Funny enough, Steam is one of the only big OpenID providers left, it's always fun when something still supports it and I can log into it with my Steam account.
There's been talk about Embrace Extend Extinguish coming to the Fediverse, with the counter-argument that anyone who tried it would find themselves almost universally de-federated and just building their own walled garden.
I actually expect most Masto and PixelFed instances will block Tumblr pretty fast.
This is wishful thinking. People will use whatever is easiest even if it means centralization.
There are two routes we could take to fix this. One is building social pressure and a social consciousness around federation. The other is to bribe people, like how crypto social media rewards people for making popular posts.
I’d posit there’s a generic way to assess the hope:
Does the protocol come with inherently good way to deal with spam right in the core design? If not, it’ll eventually end with delegating trust to corporations.

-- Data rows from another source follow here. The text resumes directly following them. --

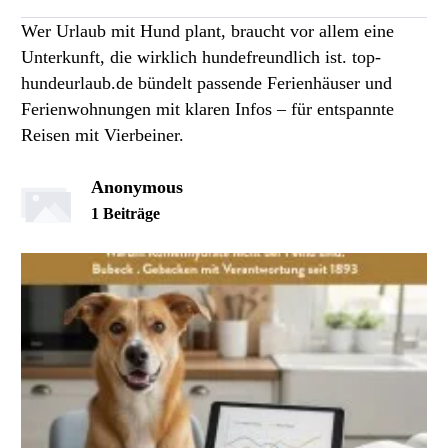
Wer Urlaub mit Hund plant, braucht vor allem eine
Unterkunft, die wirklich hundefreundlich ist. top-
hundeurlaub.de bündelt passende Ferienhäuser und
Ferienwohnungen mit klaren Infos – für entspannte
Reisen mit Vierbeiner.
Anonymous
1 Beiträge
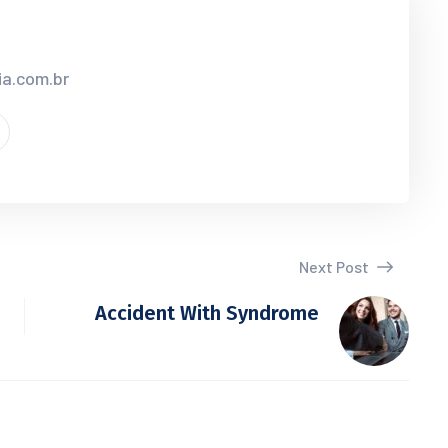
ia.com.br
Next Post
Accident With Syndrome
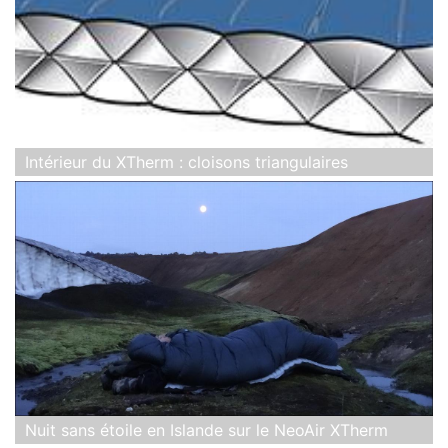
Intérieur du XTherm : cloisons triangulaires
Nuit sans étoile en Islande sur le NeoAir XTherm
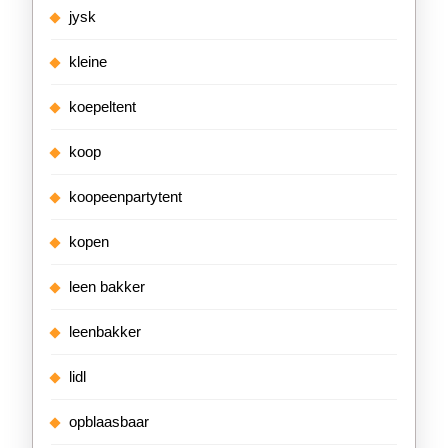
jysk
kleine
koepeltent
koop
koopeenpartytent
kopen
leen bakker
leenbakker
lidl
opblaasbaar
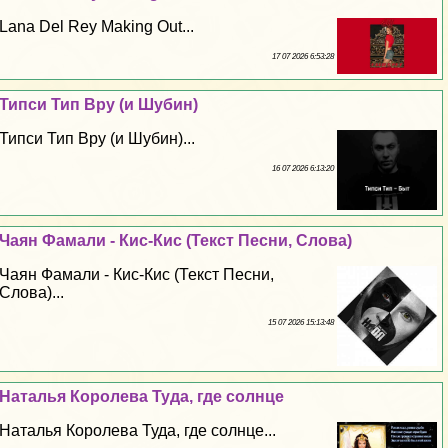
Lana Del Rey Making Out...
17 07 2026 6:53:28
Типси Тип Вру (и Шубин)
Типси Тип Вру (и Шубин)...
16 07 2026 6:13:20
Чаян Фамали - Кис-Кис (Текст Песни, Слова)
Чаян Фамали - Кис-Кис (Текст Песни,
Слова)...
15 07 2026 15:13:48
Наталья Королева Туда, где солнце
Наталья Королева Туда, где солнце...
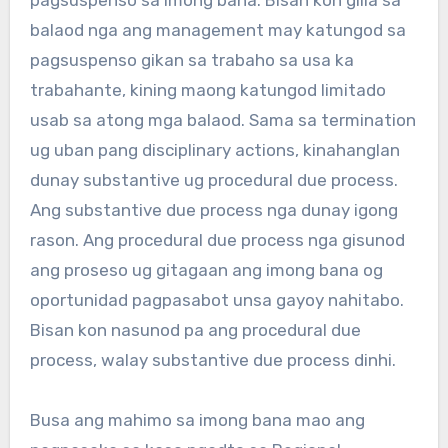
pagsuspenso sa imong bana. Bisan kon giila sa
balaod nga ang management may katungod sa
pagsuspenso gikan sa trabaho sa usa ka
trabahante, kining maong katungod limitado
usab sa atong mga balaod. Sama sa termination
ug uban pang disciplinary actions, kinahanglan
dunay substantive ug procedural due process.
Ang substantive due process nga dunay igong
rason. Ang procedural due process nga gisunod
ang proseso ug gitagaan ang imong bana og
oportunidad pagpasabot unsa gayoy nahitabo.
Bisan kon nasunod pa ang procedural due
process, walay substantive due process dinhi.
Busa ang mahimo sa imong bana mao ang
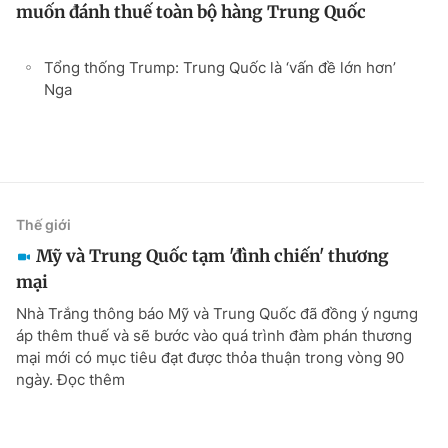
muốn đánh thuế toàn bộ hàng Trung Quốc
Tổng thống Trump: Trung Quốc là ‘vấn đề lớn hơn’
Nga
Thế giới
Mỹ và Trung Quốc tạm 'đình chiến' thương
mại
Nhà Trắng thông báo Mỹ và Trung Quốc đã đồng ý ngưng
áp thêm thuế và sẽ bước vào quá trình đàm phán thương
mại mới có mục tiêu đạt được thỏa thuận trong vòng 90
ngày. Đọc thêm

My usual example to explain the concept of federation to people is email - you create an email account with your preferred provider and they all talk to each other.
It's a good analogy on a couple of levels, because of course Gmail has become a dominant player in that space, in some occasionally problematic ways (e.g. it's very difficult to run your own email server now, because GMail might decide you're not trustworthy and stop delivering your mail). There are still several big players though and the system works.
However centralization is still a theoretical threat, just like it happened with E-Mail or the various services that started as implementations of XMPP.
And an oligopoly is still preferable to a monopoly. It may be unrealistic to run my own email server, but I can use GMail on my domain and if I want to switch to Fastmail, I can do that. If that’s where fediverse ends up, it will still be preferable to what we have today.
How do they deal with Spam? Domains are cheap, someone could just stand up new instances, federate, dump a load of Spam on everyone and not care about their instance being defederated.
Personally, I wouldn't see it because my main timeline is "following only" (I also have a "followers + replies they make" view for finding new content.) Also I'd be able to remove it because I control my server. Also also I could write a Pleroma filter which says "if it's a post to me and I've not seen that instance before, hide it".
As an instance admin since 2017: we don't have a way to fight this, and it just hasn't been an issue yet because spammers are incompetent. They always just sign up with accounts on legit instances.
When competent spammers start looking at Mastodon, either we hope buying domains is too expensive to be worth it (unlike email spam), or rely on IP range bans.
For one, you can't really spam hashtags since there's no global search or timeline. It only shows up for users if someone on their instance follows the spamming account.
Reply spam still works, but that doesn't scale as easily.
This is because people refuse to acknowledge and solve the core issues. Techies think all you need to do is to create a ideologically superior technology and people will gravitate to it over time.
People will gravitate towards whatever is easiest unless incentivized to do otherwise. Usually incentives are either social or financial and interestingly both are being attempted currently.
The left-leaning folks are trying the social pressure route. One of the themes of the modern left is trying to change culture in order to pressure people into doing the right thing. You can see this right now with the vitriol against Elon Musk on twitter. This vitriol creates social pressure.
The libertarian-minded folks are attempting the financial route. One way of viewing crypto is as a tool to bribe people away from traditional institutions. Crypto wallets are essentially bribing people to install cryptographic tools onto their devices. De-fi is trying to lure people away from traditional financial institutions.
How you judge either movement is up to you. I’m just saying what I’ve observed. It’s also worth noting that each movement is creating copies of traditional web apps. There is a crypto version of reddit and a federated version of reddit for example.